Captive insurance in Guernsey is thriving after opting out of Solvency II

Guernsey’s decision not to be a part of EU’s Solvency II has strengthened the country’s captive insurance sector – making it the largest in Europe today. 

In January 2011 the Guernsey government and the GFSC issued a joint statement that they would not be applying for Solvency II equivalency. This provided a new form of clarity regarding the regulation of insurance business in the country and, as a result, 72 new insurance providers entered the industry in 2011, and 97 new overseas insurers licensed in 2012, bringing the number of international insurers to 737 at the end of 2012.

According to a new report from Timetric, Guernsey has the largest captive insurance industry in Europe and the fourth-largest in the world. Overall the Guernsey insurance industry grew in terms of written premium value from US$7.3 billion in 2008 to US7.7 billion in 2012, at a CARG of 5.5%. The industry is projected to grow to value US$9.6 billion in 2017, at a CARG of 4.6%, supported by an increasing number of market participants and improving economic growth.
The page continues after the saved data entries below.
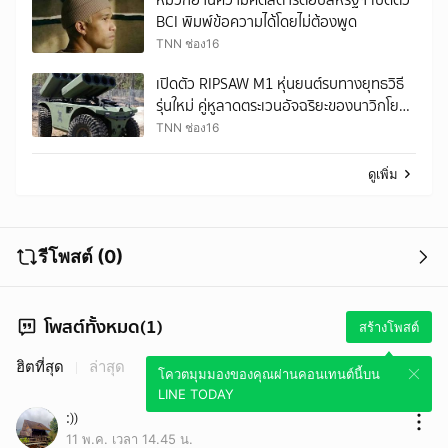
BCI พิมพ์ข้อความได้โดยไม่ต้องพูด
TNN ช่อง16
เปิดตัว RIPSAW M1 หุ่นยนต์รบทางยุทธวิธี
รุ่นใหม่ คู่หูลาดตระเวนอัจฉริยะของนาวิกโยธิน
สหรัฐฯ
TNN ช่อง16
ดูเพิ่ม
รีโพสต์ (0)
โพสต์ทั้งหมด(1)
สร้างโพสต์
ฮิตที่สุด
ล่าสุด
โควตมุมมองของคุณผ่านคอนเทนต์นี้บน
LINE TODAY
:))
11 พ.ค. เวลา 14.45 น.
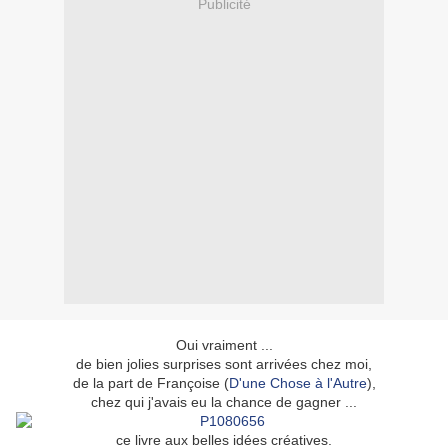
Publicité
Oui vraiment ...
de bien jolies surprises sont arrivées chez moi,
de la part de Françoise (
D'une Chose à l'Autre
),
chez qui j'avais eu la chance de gagner ...
ce livre aux belles idées créatives.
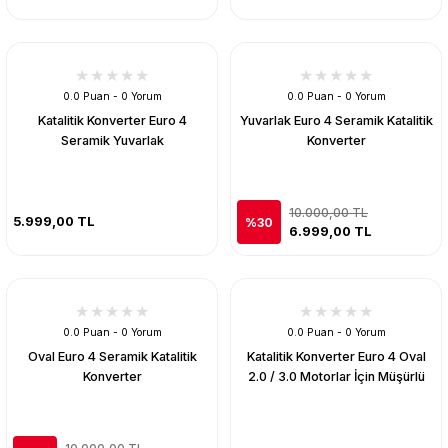
0.0 Puan - 0 Yorum
0.0 Puan - 0 Yorum
Katalitik Konverter Euro 4
Yuvarlak Euro 4 Seramik Katalitik
Seramik Yuvarlak
Konverter
10.000,00 TL
5.999,00 TL
%30
6.999,00 TL
0.0 Puan - 0 Yorum
0.0 Puan - 0 Yorum
Oval Euro 4 Seramik Katalitik
Katalitik Konverter Euro 4 Oval
Konverter
2.0 / 3.0 Motorlar İçin Müşürlü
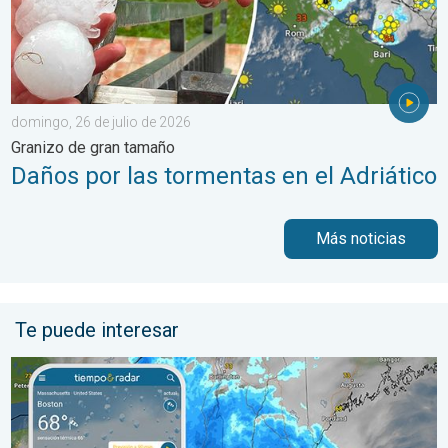
domingo, 26 de julio de 2026
Granizo de gran tamaño
Daños por las tormentas en el Adriático
Más noticias
Te puede interesar
Las lluvias torrenciales se desplazan hacia el norte a lo largo 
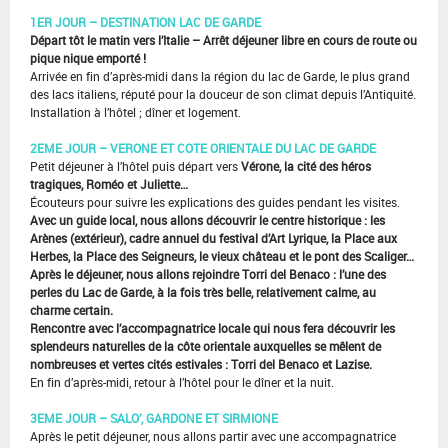
1ER JOUR – DESTINATION LAC DE GARDE
Départ tôt le matin vers l’Italie – Arrêt déjeuner libre en cours de route ou
pique nique emporté !
Arrivée en fin d’après-midi dans la région du lac de Garde, le plus grand
des lacs italiens, réputé pour la douceur de son climat depuis l’Antiquité.
Installation à l’hôtel ; dîner et logement.
2EME JOUR – VERONE ET COTE ORIENTALE DU LAC DE GARDE
Petit déjeuner à l’hôtel puis départ vers
Vérone, la cité des héros
tragiques, Roméo et Juliette…
Écouteurs pour suivre les explications des guides pendant les visites.
Avec un guide local, nous allons découvrir le centre historique : les
Arènes (extérieur), cadre
annuel du festival d’Art Lyrique, la Place aux
Herbes, la Place des Seigneurs, le vieux château et le pont des Scaliger…
Après le déjeuner, nous allons rejoindre Torri del Benaco : l’une des
perles du Lac de Garde, à la
fois très belle, relativement calme, au
charme certain.
Rencontre avec l’accompagnatrice locale qui nous fera découvrir les
splendeurs naturelles de la
côte orientale auxquelles se mêlent de
nombreuses et vertes cités estivales : Torri del Benaco et
Lazise.
En fin d’après-midi, retour à l’hôtel pour le dîner et la nuit.
3EME JOUR – SALO’, GARDONE ET SIRMIONE
Après le petit déjeuner, nous allons partir avec une accompagnatrice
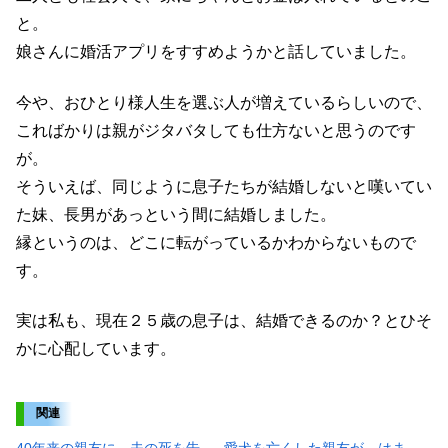
と。
娘さんに婚活アプリをすすめようかと話していました。
今や、おひとり様人生を選ぶ人が増えているらしいので、
こればかりは親がジタバタしても仕方ないと思うのです
が。
そういえば、同じように息子たちが結婚しないと嘆いてい
た妹、長男があっという間に結婚しました。
縁というのは、どこに転がっているかわからないもので
す。
実は私も、現在２５歳の息子は、結婚できるのか？とひそ
かに心配しています。
関連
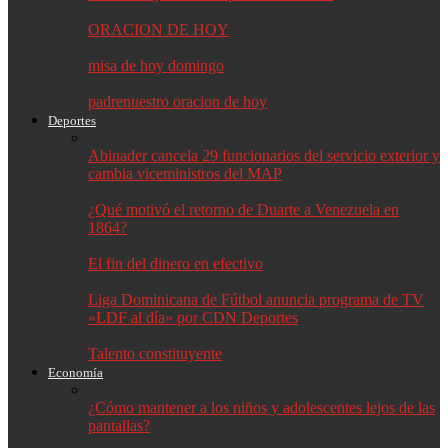
ORACION DE HOY
misa de hoy domingo
padrenuestro oracion de hoy
Deportes
Abinader cancela 29 funcionarios del servicio exterior y
cambia viceministros del MAP
¿Qué motivó el retorno de Duarte a Venezuela en
1864?
El fin del dinero en efectivo
Liga Dominicana de Fútbol anuncia programa de TV
«LDF al día» por CDN Deportes
Talento constituyente
Economía
¿Cómo mantener a los niños y adolescentes lejos de las
pantallas?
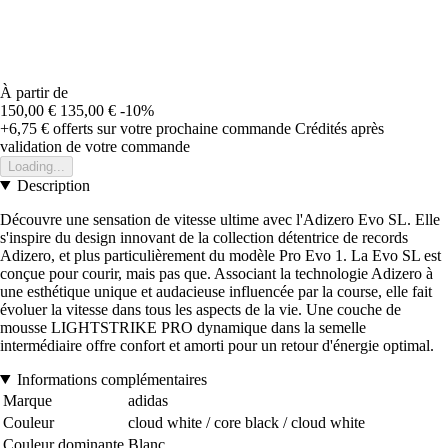
À partir de
150,00 €
135,00 €
-10%
+6,75 €
offerts sur votre prochaine commande
Crédités après
validation de votre commande
Loading...
Description
Découvre une sensation de vitesse ultime avec l'Adizero Evo SL. Elle
s'inspire du design innovant de la collection détentrice de records
Adizero, et plus particulièrement du modèle Pro Evo 1. La Evo SL est
conçue pour courir, mais pas que. Associant la technologie Adizero à
une esthétique unique et audacieuse influencée par la course, elle fait
évoluer la vitesse dans tous les aspects de la vie. Une couche de
mousse LIGHTSTRIKE PRO dynamique dans la semelle
intermédiaire offre confort et amorti pour un retour d'énergie optimal.
Informations complémentaires
Marque
adidas
Couleur
cloud white / core black / cloud white
Couleur dominante
Blanc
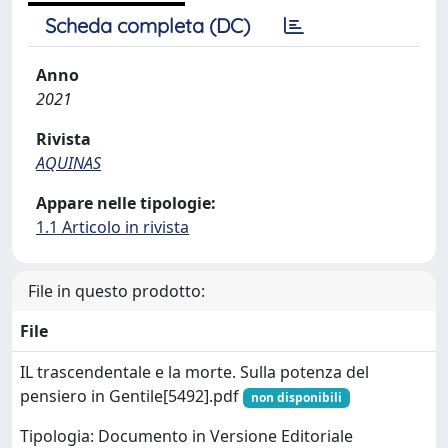
Scheda completa (DC)
Anno
2021
Rivista
AQUINAS
Appare nelle tipologie:
1.1 Articolo in rivista
File in questo prodotto:
File
IL trascendentale e la morte. Sulla potenza del
pensiero in Gentile[5492].pdf
non disponibili
Tipologia: Documento in Versione Editoriale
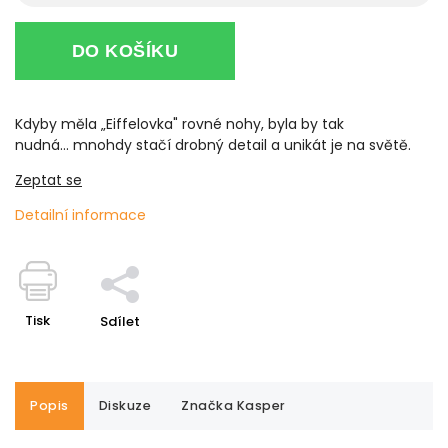
DO KOŠÍKU
Kdyby měla „Eiffelovka" rovné nohy, byla by tak
nudná... mnohdy stačí drobný detail a unikát je na světě.
Zeptat se
Detailní informace
Tisk
Sdílet
Popis
Diskuze
Značka
Kasper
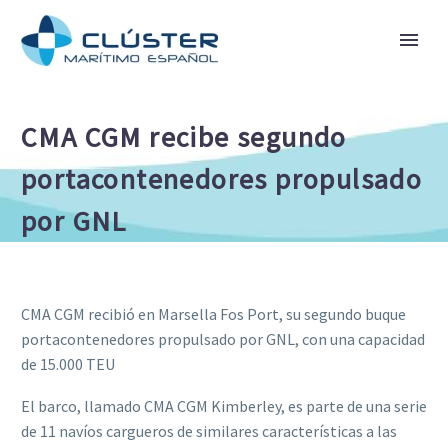
CMA CGM recibe segundo
portacontenedores propulsado
por GNL
CMA CGM recibió en Marsella Fos Port, su segundo buque
portacontenedores propulsado por GNL, con una capacidad
de 15.000 TEU
El barco, llamado CMA CGM Kimberley, es parte de una serie
de 11 navíos cargueros de similares características a las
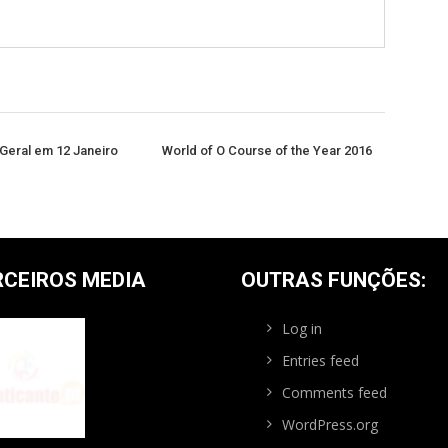
Geral em 12 Janeiro
World of O Course of the Year 2016
RCEIROS MEDIA
OUTRAS FUNÇÕES:
Log in
Entries feed
Comments feed
WordPress.org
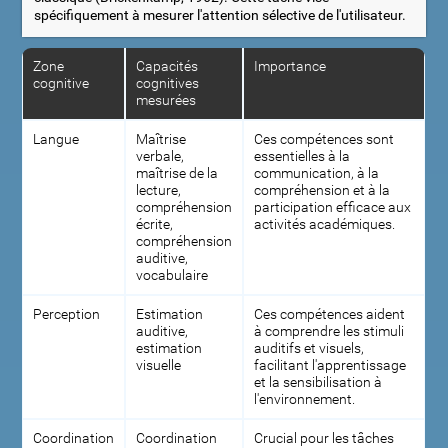
spécifiquement à mesurer l'attention sélective de l'utilisateur.
Zone
Capacités
Importance
cognitive
cognitives
mesurées
Langue
Maîtrise
Ces compétences sont
verbale,
essentielles à la
maîtrise de la
communication, à la
lecture,
compréhension et à la
compréhension
participation efficace aux
écrite,
activités académiques.
compréhension
auditive,
vocabulaire
Perception
Estimation
Ces compétences aident
auditive,
à comprendre les stimuli
estimation
auditifs et visuels,
visuelle
facilitant l'apprentissage
et la sensibilisation à
l'environnement.
Coordination
Coordination
Crucial pour les tâches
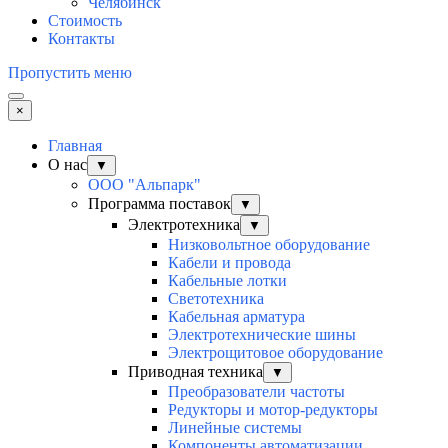
Челябинск
Стоимость
Контакты
Пропустить меню
×
Главная
О нас
▼
ООО "Альпарк"
Программа поставок
▼
Электротехника
▼
Низковольтное оборудование
Кабели и провода
Кабельные лотки
Светотехника
Кабельная арматура
Электротехнические шины
Электрощитовое оборудование
Приводная техника
▼
Преобразователи частоты
Редукторы и мотор-редукторы
Линейные системы
Компоненты автоматизации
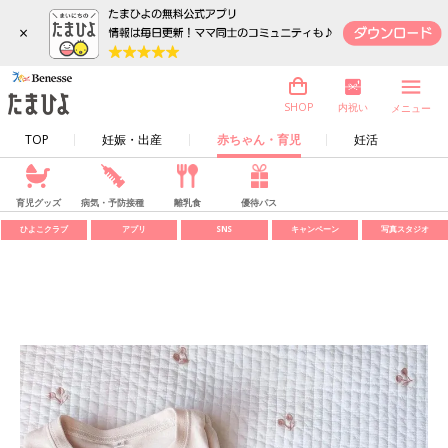
×
内祝い
SHOP
メニュー
TOP
妊娠・出産
赤ちゃん・育児
妊活
育児グッズ
病気・予防接種
離乳食
優待パス
ひよこクラブ
アプリ
SNS
キャンペーン
写真スタジオ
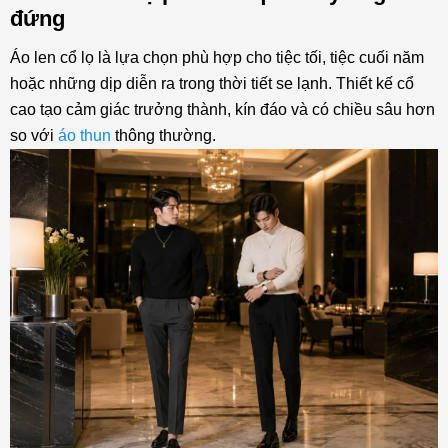
giữa
đứng
14. Áo khoác da form gọn phối với áo thun và quần
Áo len cổ lọ là lựa chọn phù hợp cho tiệc tối, tiệc cuối năm
jeans ống đứng
hoặc những dịp diễn ra trong thời tiết se lạnh. Thiết kế cổ
Kết luận
cao tạo cảm giác trưởng thành, kín đáo và có chiều sâu hơn
so với
áo thun
thông thường.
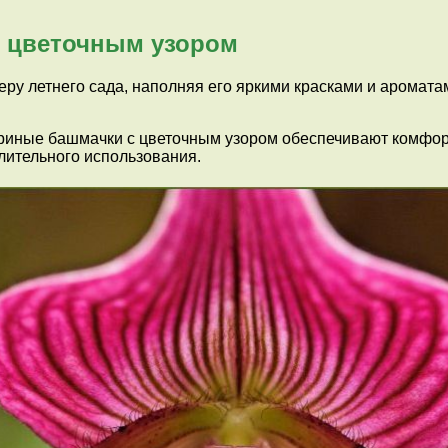
 цветочным узором
ру летнего сада, наполняя его яркими красками и аромата
ные башмачки с цветочным узором обеспечивают комфорт и 
лительного использования.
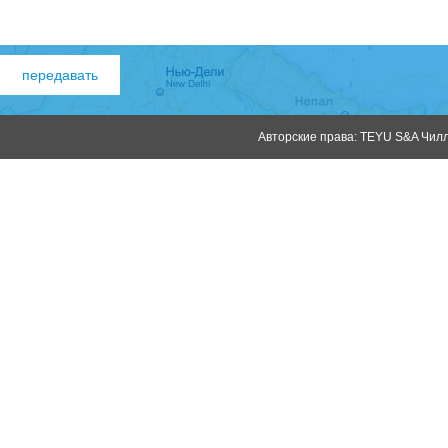
Авторские права: TEYU S&A Чилле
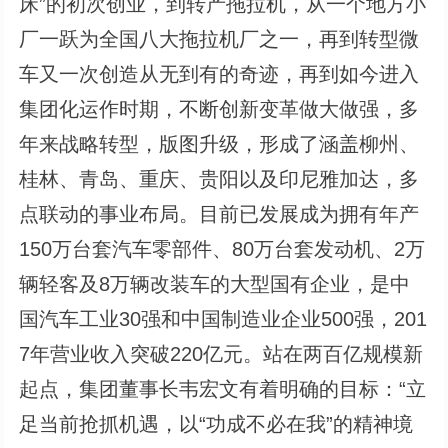
床”的初次创业，到转产拖拉机，从一个地方小
厂一跃为全国八大拖拉机厂之一，再到转型微
车又一次创造从无到有的奇迹，再到如今进入
集团化运作时期，不断创新变革做大做强，多
年来战略转型，版图升级，形成了涵盖柳州、
桂林、青岛、重庆、贵阳以及印尼雅加达，多
点联动的事业布局。目前已发展成为拥有年产
150万台套汽车零部件、80万台套发动机、2万
辆轻客及8万辆改装车的大型国有企业，是中
国汽车工业30强和中国制造业企业500强，201
7年营业收入突破220亿元。站在两百亿规模新
起点，集团董事长韦宏文有着明确的目标：“立
足当前抢抓机遇，以“功成不必在我”的精神境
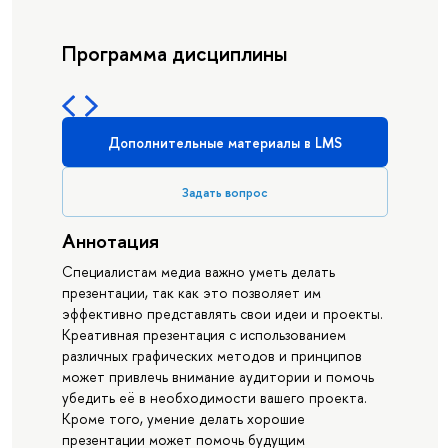
Программа дисциплины
Дополнительные материалы в LMS
Задать вопрос
Аннотация
Специалистам медиа важно уметь делать
презентации, так как это позволяет им
эффективно представлять свои идеи и проекты.
Креативная презентация с использованием
различных графических методов и принципов
может привлечь внимание аудитории и помочь
убедить её в необходимости вашего проекта.
Кроме того, умение делать хорошие
презентации может помочь будущим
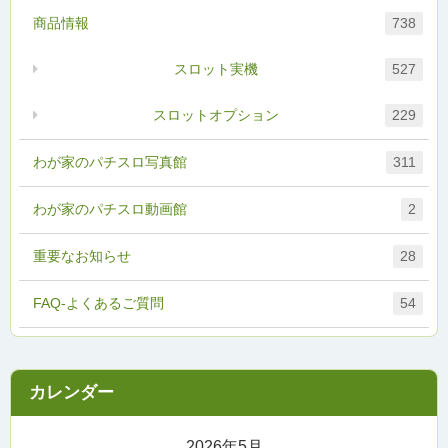
商品情報
738
スロット実機
527
スロットオプション
229
わが家のパチスロ写真館
311
わが家のパチスロ動画館
2
重要なお知らせ
28
FAQ-よくあるご質問
54
2026年5月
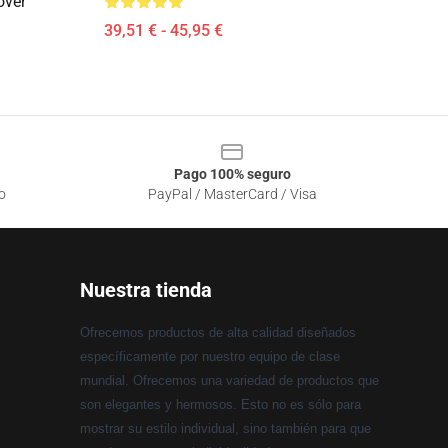
over
39,51 € - 45,95 €
Pago 100% seguro
o
PayPal / MasterCard / Visa
Nuestra tienda
Ofrecemos productos de alta calidad diseñados
específicamente por nuestro equipo de clase
mundial. Ofrecemos una variedad de productos que
son elegantes y hermosos. Esto no es sólo para
mostrar su estilo individual, sino también para que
Favourable regulation drives growth for Guernsey’s insurance industry

The government of Guernsey applies no tax on corporate income, capital gains and payroll for insurers operating in Guernsey. As a consequence the number of overseas insurers entering the industry is increasing. At the end of 2012, Guernsey had over 737 overseas insurance providers, compared to 687 at the end of December 2011. Many of these are captive providers, but also the conventional insurance industry recorded stable growth from 2008 – 2012, generating revenues from motor, property damage, life insurance, business interruption, transport, employers, public liability and material damage insurance.

Guernsey’s insurance industry remains relatively unaffected by global developments

It has been some difficult years for the global insurance industry, due to the global financial crisis, dept crisis in the EU and massive catastrophe losses in 2011. The global insurance industry lost approximately US$350-380 billion in 2011 due to various natural disasters such as earthquakes in New Zealand, the tsunami in Japan, and the eurozone crisis. These events have had little impact on the Guernsey insurance industry, which is dominated by captive insurance and focus more on the UK than the eurozone. However, the Guernsey insurance industry is not free from facing external risk. According to Timetric, the ongoing debt crisis in the EU and struggling economic development in the US might influence the growth of the captive insurance industry to 2017.